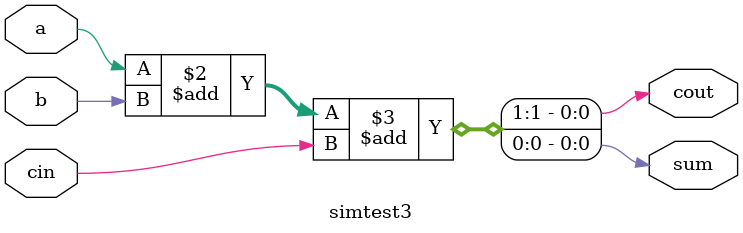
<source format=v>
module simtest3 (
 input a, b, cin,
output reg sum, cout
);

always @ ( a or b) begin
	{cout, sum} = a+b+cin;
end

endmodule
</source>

★ ★ ★

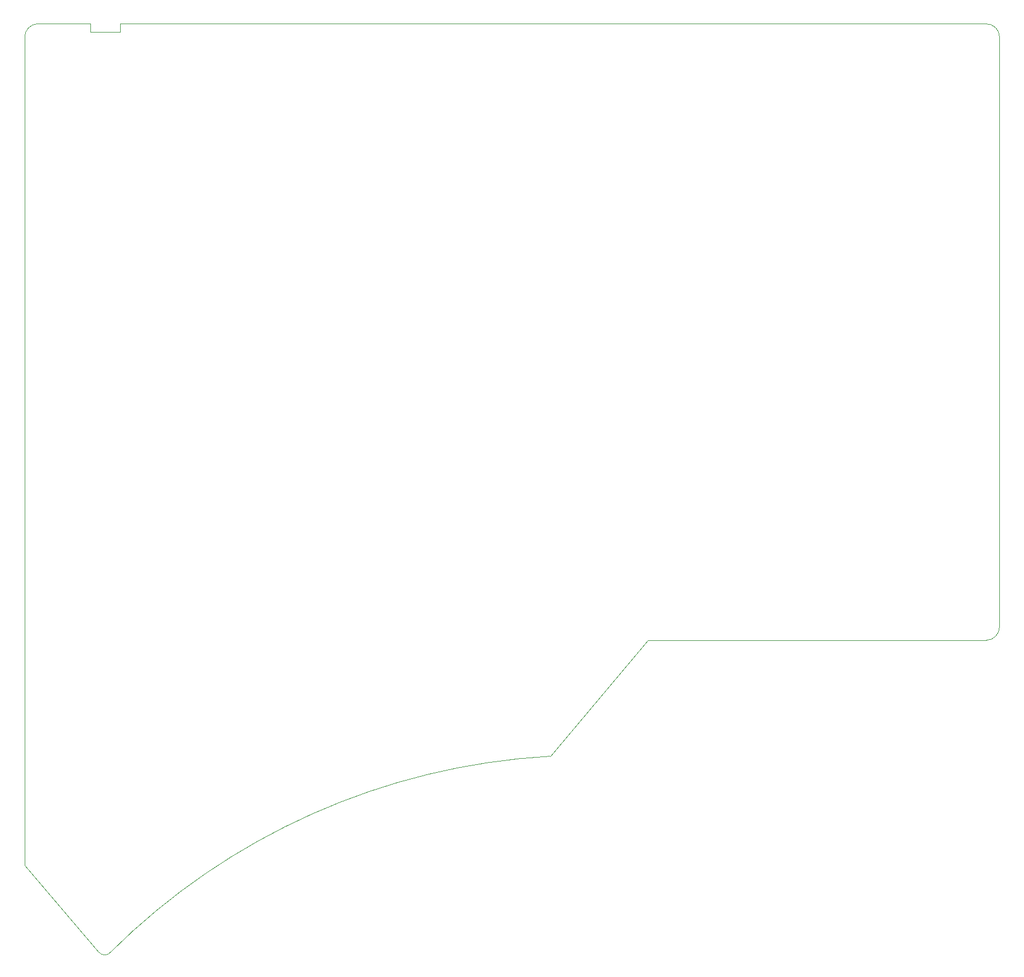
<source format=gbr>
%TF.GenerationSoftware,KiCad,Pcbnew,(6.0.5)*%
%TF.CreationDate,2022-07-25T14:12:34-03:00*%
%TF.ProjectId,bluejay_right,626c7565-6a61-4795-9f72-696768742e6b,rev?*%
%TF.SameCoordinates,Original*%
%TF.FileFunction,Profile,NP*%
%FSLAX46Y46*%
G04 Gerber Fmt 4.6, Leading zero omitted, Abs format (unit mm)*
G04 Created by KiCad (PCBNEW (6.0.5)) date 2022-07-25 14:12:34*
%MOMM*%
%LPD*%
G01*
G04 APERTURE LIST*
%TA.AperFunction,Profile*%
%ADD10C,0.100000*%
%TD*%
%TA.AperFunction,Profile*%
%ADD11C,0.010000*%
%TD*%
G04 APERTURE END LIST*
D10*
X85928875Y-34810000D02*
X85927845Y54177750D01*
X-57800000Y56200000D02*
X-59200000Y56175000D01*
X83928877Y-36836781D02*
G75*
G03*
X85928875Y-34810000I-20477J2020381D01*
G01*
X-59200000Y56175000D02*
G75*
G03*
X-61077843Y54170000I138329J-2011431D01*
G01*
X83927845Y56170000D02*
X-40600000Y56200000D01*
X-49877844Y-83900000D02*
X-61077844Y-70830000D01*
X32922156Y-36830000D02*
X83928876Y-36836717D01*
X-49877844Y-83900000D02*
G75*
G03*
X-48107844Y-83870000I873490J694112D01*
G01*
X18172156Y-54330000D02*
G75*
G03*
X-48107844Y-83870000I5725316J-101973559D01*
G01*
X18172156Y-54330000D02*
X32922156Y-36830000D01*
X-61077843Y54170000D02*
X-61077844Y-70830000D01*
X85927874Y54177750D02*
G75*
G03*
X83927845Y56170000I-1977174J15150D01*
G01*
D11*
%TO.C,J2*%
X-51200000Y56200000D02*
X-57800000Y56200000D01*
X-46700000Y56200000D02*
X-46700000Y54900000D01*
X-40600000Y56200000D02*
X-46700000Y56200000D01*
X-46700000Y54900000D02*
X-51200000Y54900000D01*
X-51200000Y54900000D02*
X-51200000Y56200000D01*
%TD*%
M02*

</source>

★ ★ ★

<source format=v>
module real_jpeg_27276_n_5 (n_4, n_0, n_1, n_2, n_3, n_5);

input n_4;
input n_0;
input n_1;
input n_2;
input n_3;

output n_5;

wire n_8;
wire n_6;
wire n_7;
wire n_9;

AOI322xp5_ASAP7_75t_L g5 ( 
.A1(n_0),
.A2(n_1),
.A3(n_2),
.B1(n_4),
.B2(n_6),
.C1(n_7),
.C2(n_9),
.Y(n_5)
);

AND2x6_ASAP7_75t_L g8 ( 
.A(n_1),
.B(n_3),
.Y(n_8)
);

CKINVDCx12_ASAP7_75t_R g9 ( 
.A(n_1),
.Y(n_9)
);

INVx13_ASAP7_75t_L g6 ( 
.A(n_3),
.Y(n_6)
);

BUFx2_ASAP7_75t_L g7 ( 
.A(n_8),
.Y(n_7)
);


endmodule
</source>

★ ★ ★

Brief -> Copy the lines that hold the word "input". Take them from the records above.

Exercise output ->
 input a, b, cin,
input n_4;
input n_0;
input n_1;
input n_2;
input n_3;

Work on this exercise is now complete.